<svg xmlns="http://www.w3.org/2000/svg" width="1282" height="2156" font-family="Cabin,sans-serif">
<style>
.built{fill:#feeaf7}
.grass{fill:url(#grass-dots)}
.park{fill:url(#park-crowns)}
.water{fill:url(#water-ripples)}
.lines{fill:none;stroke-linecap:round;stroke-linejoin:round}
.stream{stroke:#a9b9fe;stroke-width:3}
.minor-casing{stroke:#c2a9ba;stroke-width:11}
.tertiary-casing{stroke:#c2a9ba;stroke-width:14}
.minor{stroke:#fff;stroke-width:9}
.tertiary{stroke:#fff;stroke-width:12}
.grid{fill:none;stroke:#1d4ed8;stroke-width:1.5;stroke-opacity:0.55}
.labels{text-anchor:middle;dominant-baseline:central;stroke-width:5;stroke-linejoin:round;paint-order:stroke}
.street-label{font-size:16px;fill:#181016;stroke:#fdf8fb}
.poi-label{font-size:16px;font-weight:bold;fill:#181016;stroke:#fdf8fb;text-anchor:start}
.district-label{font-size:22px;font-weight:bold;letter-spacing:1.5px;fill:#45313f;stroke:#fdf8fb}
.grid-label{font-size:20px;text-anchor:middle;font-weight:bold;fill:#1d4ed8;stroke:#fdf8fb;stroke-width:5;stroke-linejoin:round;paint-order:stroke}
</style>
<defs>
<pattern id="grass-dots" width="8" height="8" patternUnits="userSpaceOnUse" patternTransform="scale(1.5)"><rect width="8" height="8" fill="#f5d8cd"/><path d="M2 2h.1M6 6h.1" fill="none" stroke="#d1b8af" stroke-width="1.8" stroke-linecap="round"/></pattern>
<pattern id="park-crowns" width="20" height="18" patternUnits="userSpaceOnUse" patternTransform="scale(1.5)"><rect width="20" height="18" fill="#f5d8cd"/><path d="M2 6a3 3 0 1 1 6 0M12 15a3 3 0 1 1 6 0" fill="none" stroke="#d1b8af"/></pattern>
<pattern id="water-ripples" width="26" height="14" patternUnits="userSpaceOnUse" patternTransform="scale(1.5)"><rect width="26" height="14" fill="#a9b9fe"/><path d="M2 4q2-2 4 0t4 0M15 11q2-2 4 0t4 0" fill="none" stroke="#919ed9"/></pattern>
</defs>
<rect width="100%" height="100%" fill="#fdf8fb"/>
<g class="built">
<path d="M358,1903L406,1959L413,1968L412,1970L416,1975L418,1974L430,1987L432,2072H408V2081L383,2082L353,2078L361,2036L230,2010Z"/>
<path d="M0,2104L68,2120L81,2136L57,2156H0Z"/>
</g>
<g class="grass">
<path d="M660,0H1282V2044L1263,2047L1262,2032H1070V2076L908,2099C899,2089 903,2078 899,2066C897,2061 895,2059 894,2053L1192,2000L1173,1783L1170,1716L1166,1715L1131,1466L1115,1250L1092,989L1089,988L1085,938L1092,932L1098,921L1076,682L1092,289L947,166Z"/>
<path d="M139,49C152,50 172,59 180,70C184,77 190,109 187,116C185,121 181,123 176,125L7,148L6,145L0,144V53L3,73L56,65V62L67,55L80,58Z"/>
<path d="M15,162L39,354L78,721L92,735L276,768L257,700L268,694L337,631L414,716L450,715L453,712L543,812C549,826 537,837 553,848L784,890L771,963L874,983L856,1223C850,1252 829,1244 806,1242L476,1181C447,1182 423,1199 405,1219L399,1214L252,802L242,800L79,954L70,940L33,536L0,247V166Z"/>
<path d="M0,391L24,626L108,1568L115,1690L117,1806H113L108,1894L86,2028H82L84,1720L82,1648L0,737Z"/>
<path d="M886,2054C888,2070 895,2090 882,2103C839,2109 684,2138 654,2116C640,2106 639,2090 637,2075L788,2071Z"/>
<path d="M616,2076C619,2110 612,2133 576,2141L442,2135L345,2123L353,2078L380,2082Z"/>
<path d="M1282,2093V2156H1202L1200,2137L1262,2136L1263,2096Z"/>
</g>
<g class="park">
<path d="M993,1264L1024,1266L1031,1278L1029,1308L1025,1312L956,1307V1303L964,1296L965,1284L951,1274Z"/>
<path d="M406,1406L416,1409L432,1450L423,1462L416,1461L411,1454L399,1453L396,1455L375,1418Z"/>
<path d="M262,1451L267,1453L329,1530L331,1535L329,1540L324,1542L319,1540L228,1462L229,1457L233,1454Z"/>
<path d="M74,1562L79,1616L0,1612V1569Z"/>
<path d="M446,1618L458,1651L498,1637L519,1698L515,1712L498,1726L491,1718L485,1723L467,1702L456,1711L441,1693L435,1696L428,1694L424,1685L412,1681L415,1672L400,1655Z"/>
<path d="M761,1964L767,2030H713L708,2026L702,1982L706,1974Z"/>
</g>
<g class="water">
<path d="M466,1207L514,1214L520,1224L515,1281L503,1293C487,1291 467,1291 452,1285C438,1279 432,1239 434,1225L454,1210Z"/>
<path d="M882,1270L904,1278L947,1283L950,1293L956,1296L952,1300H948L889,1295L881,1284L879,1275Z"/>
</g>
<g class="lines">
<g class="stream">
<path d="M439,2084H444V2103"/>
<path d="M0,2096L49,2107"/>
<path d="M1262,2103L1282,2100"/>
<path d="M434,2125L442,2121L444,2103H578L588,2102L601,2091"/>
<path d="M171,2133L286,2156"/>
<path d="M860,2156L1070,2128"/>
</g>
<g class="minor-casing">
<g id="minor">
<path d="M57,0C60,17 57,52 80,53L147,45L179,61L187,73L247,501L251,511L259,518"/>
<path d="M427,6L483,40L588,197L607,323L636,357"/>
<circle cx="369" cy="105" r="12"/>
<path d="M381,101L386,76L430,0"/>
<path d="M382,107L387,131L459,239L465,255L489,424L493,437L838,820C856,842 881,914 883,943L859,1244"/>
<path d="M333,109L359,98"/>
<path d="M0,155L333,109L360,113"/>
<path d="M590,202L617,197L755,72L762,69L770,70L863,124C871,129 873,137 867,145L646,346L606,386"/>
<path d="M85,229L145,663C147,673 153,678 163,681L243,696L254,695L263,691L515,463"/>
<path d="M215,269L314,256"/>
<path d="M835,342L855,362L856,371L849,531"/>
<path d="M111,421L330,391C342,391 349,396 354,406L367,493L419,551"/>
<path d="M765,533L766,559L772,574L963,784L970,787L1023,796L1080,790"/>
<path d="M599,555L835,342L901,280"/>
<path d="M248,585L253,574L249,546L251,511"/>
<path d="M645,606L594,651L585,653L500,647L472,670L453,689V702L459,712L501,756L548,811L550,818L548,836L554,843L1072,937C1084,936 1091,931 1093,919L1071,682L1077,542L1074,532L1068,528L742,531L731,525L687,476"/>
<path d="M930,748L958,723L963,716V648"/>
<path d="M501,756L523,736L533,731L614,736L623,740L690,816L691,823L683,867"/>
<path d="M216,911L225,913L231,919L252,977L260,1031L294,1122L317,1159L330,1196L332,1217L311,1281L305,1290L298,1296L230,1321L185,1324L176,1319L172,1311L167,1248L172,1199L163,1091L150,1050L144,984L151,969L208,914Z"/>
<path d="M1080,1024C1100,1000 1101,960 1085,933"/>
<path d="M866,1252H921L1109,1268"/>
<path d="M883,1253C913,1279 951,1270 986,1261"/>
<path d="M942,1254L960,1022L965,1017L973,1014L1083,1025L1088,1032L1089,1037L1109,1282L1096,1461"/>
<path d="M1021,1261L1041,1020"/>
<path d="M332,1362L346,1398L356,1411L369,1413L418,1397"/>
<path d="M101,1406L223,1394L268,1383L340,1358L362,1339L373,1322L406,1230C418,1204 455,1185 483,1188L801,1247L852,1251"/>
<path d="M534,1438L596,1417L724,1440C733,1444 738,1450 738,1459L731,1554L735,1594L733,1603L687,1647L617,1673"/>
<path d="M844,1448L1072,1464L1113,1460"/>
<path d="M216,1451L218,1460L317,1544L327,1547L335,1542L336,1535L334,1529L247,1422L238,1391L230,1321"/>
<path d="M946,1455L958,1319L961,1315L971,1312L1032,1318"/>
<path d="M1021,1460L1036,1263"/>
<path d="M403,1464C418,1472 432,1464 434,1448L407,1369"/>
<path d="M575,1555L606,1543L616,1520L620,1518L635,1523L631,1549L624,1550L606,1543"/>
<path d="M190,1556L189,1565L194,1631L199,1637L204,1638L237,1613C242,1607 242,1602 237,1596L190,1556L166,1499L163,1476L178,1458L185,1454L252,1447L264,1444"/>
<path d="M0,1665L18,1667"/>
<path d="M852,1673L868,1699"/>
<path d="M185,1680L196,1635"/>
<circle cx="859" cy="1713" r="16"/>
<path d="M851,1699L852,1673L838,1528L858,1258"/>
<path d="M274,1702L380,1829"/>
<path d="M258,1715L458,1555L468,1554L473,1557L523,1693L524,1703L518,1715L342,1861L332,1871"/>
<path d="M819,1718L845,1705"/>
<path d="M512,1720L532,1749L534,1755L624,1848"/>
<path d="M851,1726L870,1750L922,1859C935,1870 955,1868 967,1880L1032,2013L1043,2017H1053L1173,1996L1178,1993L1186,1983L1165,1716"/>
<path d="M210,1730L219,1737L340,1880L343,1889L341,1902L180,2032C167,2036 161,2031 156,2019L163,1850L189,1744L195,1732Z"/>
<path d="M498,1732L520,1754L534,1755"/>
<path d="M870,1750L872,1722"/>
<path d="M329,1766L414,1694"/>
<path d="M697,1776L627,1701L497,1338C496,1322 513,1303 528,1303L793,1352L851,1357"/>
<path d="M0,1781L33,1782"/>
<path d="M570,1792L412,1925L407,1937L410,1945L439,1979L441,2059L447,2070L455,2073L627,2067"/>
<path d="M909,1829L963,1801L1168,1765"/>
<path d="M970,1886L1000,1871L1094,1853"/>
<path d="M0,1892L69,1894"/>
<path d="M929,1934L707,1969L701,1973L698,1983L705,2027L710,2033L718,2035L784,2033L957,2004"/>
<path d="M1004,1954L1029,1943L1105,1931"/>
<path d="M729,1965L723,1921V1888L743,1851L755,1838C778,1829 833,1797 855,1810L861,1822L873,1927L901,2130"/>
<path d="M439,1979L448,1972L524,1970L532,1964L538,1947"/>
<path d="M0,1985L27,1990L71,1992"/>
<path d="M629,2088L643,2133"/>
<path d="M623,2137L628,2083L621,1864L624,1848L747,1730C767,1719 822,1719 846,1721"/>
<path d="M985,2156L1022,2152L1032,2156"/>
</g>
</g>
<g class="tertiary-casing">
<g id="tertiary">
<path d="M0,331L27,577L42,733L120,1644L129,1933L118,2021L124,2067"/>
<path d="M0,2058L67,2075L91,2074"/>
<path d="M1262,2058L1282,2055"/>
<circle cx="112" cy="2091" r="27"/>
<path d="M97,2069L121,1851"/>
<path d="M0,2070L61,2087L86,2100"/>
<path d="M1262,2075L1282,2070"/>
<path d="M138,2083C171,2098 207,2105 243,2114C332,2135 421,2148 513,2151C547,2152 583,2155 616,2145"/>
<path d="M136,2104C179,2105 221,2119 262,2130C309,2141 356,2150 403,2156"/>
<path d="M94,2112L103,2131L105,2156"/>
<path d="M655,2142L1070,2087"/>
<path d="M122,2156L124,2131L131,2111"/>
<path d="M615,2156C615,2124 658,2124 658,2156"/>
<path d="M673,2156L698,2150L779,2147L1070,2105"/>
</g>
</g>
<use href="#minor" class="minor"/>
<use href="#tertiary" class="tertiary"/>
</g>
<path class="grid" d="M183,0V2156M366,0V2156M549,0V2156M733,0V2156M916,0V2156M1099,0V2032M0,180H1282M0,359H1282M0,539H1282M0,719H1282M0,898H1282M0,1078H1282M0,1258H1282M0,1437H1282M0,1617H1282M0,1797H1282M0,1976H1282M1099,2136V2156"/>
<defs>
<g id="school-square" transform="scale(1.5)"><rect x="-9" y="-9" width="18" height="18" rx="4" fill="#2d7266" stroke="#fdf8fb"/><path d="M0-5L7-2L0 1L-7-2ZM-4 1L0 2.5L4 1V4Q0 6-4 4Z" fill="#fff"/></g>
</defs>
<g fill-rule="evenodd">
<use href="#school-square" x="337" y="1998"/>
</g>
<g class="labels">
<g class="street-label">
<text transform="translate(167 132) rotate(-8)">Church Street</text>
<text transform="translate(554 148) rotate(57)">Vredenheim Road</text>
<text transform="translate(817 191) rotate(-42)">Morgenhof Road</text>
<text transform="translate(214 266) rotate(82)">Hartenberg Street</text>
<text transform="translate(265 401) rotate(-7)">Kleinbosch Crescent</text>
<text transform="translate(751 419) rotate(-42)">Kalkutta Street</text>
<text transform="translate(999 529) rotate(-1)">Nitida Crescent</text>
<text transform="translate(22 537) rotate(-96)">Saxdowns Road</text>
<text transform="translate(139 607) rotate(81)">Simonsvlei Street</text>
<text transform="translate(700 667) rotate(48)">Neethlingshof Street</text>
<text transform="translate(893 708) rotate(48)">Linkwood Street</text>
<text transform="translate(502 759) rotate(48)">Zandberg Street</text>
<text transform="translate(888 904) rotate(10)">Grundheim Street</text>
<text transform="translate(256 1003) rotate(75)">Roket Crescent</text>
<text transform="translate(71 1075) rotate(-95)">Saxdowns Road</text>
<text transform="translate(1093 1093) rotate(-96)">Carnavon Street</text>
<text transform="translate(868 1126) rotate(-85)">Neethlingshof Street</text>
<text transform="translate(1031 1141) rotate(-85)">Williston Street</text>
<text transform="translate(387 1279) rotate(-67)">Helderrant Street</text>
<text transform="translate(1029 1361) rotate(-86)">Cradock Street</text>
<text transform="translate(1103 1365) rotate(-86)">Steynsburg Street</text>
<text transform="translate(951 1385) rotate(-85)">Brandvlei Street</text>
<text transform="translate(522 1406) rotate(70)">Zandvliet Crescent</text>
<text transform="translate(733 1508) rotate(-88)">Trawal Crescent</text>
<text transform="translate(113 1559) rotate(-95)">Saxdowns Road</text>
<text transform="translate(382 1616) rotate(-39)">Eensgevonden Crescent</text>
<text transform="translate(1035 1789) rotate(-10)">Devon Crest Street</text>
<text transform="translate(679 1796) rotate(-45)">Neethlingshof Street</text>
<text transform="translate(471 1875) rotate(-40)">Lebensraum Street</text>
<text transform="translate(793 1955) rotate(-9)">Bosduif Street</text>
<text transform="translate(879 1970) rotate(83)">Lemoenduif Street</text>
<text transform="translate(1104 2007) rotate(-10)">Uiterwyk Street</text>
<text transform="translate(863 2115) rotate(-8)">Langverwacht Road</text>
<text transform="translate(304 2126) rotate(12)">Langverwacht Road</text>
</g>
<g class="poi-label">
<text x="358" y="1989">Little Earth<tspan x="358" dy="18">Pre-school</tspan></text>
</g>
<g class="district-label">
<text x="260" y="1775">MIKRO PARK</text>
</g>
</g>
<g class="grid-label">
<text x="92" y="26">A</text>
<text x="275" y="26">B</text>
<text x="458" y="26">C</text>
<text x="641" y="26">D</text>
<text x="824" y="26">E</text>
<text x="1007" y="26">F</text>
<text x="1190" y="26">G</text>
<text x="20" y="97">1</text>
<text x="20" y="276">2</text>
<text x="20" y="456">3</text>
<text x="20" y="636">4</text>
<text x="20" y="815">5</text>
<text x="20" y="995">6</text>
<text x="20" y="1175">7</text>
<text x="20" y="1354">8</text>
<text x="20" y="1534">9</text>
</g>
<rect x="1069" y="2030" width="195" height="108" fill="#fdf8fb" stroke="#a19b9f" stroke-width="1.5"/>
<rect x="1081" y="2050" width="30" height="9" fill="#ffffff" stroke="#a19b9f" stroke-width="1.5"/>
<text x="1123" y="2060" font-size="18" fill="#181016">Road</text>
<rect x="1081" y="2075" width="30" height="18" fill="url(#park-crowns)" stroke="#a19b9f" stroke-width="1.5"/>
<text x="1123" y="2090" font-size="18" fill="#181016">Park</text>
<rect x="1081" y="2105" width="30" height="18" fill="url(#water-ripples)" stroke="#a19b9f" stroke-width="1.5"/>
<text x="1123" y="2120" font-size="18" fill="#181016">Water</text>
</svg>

• • • •

For every line of the data above that contains "Road", copy that line.

<text transform="translate(554 148) rotate(57)">Vredenheim Road</text>
<text transform="translate(817 191) rotate(-42)">Morgenhof Road</text>
<text transform="translate(22 537) rotate(-96)">Saxdowns Road</text>
<text transform="translate(71 1075) rotate(-95)">Saxdowns Road</text>
<text transform="translate(113 1559) rotate(-95)">Saxdowns Road</text>
<text transform="translate(863 2115) rotate(-8)">Langverwacht Road</text>
<text transform="translate(304 2126) rotate(12)">Langverwacht Road</text>
<text x="1123" y="2060" font-size="18" fill="#181016">Road</text>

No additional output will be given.